**Reading passage:**
Now that you've figured out the logic for converting your highway numbers to integers, you can add a new field to save those values in the feature class.  This way we can return the results of our processing to our colleagues.  You'll use an arcpy method called **AddField** in the *management* module.

#### 1.  Use the arcpy AddField method to add a field

Use the `arcpy.management.AddField` geoprocessing tool to add a field to the feature class

In [15]:
arcpy.management.AddField(
    in_table = fc,
    field_name = 'HWY_NUM_INT',
    field_type = 'SHORT' # short integer
)

## Use UpdateCursor to calculate the new field

Now that you've got your logic down for cleaning up our highway numbers, you can update our dataset with the cleaned integer values.  You'll use the **UpdateCursor** from the *data access (da)* module.  This is a really handy tool to use.  It's similar to a geoprocessing tool called "Calculate Field" that you might be familiar with, but this expands the logic you can include.  It can also be considerably faster than the geoprocessing tool.

**Data items:**
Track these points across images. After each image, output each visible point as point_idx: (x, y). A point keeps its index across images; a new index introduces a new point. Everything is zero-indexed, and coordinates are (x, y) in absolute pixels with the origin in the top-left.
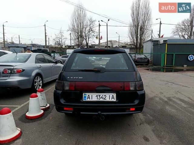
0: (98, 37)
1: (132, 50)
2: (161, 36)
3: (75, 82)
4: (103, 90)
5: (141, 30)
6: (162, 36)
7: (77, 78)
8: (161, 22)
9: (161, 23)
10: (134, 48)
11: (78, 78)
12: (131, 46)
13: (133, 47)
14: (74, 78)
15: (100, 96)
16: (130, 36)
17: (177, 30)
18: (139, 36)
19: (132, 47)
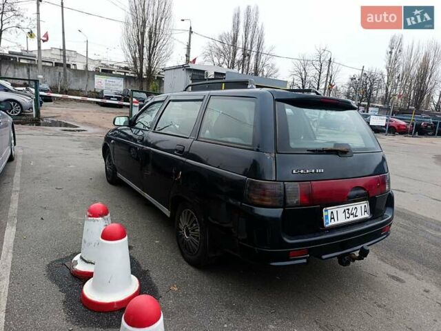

**Questions to answer:**
1. Rewrite the stretch of the tutorial excerpt from "## Use UpdateCursor" through "the geoprocessing tool.", substituting "useful" for "handy".
2. Decide whether each statement agrees with the tutorial excerpt, answering yes or no and quoting the words that settle it: (a) The added field is named HWY_NUM_INT and holds short integers. (b) UpdateCursor comes from the management module. (c) UpdateCursor can be considerably slower than the geoprocessing tool.

**Answers in order:**
1.
## Use UpdateCursor to calculate the new field

Now that you've got your logic down for cleaning up our highway numbers, you can update our dataset with the cleaned integer values.  You'll use the **UpdateCursor** from the *data access (da)* module.  This is a really useful tool to use.  It's similar to a geoprocessing tool called "Calculate Field" that you might be familiar with, but this expands the logic you can include.  It can also be considerably faster than the geoprocessing tool.

2.
(a) Yes: "field_name = 'HWY_NUM_INT'" and "field_type = 'SHORT' # short integer"
(b) No: "You'll use the **UpdateCursor** from the *data access (da)* module."
(c) No: "It can also be considerably faster than the geoprocessing tool."